## Dataset records
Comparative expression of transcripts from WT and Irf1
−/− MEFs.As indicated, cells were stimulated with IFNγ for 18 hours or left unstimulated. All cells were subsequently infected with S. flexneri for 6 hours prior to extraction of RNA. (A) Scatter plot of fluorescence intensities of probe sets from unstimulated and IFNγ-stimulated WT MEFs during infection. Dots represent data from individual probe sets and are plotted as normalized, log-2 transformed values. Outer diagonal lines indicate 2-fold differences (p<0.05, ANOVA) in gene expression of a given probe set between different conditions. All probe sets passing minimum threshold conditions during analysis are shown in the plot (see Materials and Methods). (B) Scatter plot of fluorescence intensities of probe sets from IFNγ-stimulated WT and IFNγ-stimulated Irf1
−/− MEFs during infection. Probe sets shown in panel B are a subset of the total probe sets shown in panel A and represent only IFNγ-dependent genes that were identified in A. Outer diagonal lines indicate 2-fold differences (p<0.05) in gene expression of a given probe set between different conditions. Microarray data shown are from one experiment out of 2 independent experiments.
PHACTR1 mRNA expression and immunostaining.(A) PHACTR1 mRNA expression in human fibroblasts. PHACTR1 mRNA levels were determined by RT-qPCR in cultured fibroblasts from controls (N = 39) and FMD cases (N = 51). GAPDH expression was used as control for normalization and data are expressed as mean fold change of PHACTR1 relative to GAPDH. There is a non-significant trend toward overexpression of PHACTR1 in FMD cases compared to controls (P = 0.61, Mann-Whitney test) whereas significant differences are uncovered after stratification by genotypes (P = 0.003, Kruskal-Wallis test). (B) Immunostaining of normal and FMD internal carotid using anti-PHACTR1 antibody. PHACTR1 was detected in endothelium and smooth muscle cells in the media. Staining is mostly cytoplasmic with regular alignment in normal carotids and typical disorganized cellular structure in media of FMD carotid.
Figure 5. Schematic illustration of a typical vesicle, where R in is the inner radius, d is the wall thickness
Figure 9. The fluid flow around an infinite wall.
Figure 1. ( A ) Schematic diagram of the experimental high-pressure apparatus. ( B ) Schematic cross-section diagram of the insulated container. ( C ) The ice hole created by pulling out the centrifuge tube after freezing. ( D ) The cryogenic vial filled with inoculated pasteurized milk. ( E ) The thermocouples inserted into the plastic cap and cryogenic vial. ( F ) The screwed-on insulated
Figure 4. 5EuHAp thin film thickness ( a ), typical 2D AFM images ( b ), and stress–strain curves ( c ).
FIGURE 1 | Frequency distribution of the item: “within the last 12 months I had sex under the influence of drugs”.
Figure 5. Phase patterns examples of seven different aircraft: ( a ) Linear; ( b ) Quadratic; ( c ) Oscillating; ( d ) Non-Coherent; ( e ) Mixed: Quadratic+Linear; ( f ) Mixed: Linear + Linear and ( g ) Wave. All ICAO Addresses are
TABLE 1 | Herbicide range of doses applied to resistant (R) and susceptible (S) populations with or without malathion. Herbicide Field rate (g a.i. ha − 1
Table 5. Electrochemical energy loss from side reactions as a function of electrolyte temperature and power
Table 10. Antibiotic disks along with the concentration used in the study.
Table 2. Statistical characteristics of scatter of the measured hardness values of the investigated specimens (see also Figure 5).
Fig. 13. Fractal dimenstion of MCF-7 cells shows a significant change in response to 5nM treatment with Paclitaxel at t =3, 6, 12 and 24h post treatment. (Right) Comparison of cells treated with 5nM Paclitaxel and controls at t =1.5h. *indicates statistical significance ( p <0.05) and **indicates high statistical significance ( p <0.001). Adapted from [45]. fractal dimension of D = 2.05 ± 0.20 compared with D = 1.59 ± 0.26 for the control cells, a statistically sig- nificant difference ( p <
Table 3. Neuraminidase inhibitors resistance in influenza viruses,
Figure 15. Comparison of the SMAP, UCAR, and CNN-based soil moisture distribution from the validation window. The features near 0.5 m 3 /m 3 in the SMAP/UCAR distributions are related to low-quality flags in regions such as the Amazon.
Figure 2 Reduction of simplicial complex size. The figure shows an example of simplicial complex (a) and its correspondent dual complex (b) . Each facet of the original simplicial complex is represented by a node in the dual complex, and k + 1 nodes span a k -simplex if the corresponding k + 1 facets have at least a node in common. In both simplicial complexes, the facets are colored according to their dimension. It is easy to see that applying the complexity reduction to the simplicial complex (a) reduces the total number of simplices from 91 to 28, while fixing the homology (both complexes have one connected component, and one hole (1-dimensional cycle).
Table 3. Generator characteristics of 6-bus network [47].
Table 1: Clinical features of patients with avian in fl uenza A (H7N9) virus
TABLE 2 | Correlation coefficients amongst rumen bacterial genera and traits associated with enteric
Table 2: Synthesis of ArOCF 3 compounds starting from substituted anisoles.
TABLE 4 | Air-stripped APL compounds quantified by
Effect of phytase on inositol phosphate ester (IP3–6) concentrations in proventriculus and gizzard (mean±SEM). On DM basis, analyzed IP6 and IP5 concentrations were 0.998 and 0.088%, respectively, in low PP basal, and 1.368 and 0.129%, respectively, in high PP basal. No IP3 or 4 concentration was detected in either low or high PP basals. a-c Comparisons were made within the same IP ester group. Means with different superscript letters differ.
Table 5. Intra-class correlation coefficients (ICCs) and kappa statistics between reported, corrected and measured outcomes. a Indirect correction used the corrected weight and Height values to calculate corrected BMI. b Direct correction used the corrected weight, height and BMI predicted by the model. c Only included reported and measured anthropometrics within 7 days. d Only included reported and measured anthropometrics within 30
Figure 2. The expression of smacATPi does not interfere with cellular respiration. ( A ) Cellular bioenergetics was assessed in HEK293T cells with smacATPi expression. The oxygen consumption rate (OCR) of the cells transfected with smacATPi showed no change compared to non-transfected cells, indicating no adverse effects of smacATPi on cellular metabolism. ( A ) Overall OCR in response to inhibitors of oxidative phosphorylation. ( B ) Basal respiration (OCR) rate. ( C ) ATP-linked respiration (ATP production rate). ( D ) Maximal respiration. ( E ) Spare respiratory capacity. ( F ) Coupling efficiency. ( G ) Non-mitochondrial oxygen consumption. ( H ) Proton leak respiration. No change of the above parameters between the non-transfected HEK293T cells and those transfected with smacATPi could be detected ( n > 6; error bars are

## What is required
Your task is to transcribe, with no changes, only the lines of the listing above that lie between the line holding "PHACTR1 mRNA expression and" and the line holding "Table 10. Antibiotic", inclusive.

## Exercise response
PHACTR1 mRNA expression and immunostaining.(A) PHACTR1 mRNA expression in human fibroblasts. PHACTR1 mRNA levels were determined by RT-qPCR in cultured fibroblasts from controls (N = 39) and FMD cases (N = 51). GAPDH expression was used as control for normalization and data are expressed as mean fold change of PHACTR1 relative to GAPDH. There is a non-significant trend toward overexpression of PHACTR1 in FMD cases compared to controls (P = 0.61, Mann-Whitney test) whereas significant differences are uncovered after stratification by genotypes (P = 0.003, Kruskal-Wallis test). (B) Immunostaining of normal and FMD internal carotid using anti-PHACTR1 antibody. PHACTR1 was detected in endothelium and smooth muscle cells in the media. Staining is mostly cytoplasmic with regular alignment in normal carotids and typical disorganized cellular structure in media of FMD carotid.
Figure 5. Schematic illustration of a typical vesicle, where R in is the inner radius, d is the wall thickness
Figure 9. The fluid flow around an infinite wall.
Figure 1. ( A ) Schematic diagram of the experimental high-pressure apparatus. ( B ) Schematic cross-section diagram of the insulated container. ( C ) The ice hole created by pulling out the centrifuge tube after freezing. ( D ) The cryogenic vial filled with inoculated pasteurized milk. ( E ) The thermocouples inserted into the plastic cap and cryogenic vial. ( F ) The screwed-on insulated
Figure 4. 5EuHAp thin film thickness ( a ), typical 2D AFM images ( b ), and stress–strain curves ( c ).
FIGURE 1 | Frequency distribution of the item: “within the last 12 months I had sex under the influence of drugs”.
Figure 5. Phase patterns examples of seven different aircraft: ( a ) Linear; ( b ) Quadratic; ( c ) Oscillating; ( d ) Non-Coherent; ( e ) Mixed: Quadratic+Linear; ( f ) Mixed: Linear + Linear and ( g ) Wave. All ICAO Addresses are
TABLE 1 | Herbicide range of doses applied to resistant (R) and susceptible (S) populations with or without malathion. Herbicide Field rate (g a.i. ha − 1
Table 5. Electrochemical energy loss from side reactions as a function of electrolyte temperature and power
Table 10. Antibiotic disks along with the concentration used in the study.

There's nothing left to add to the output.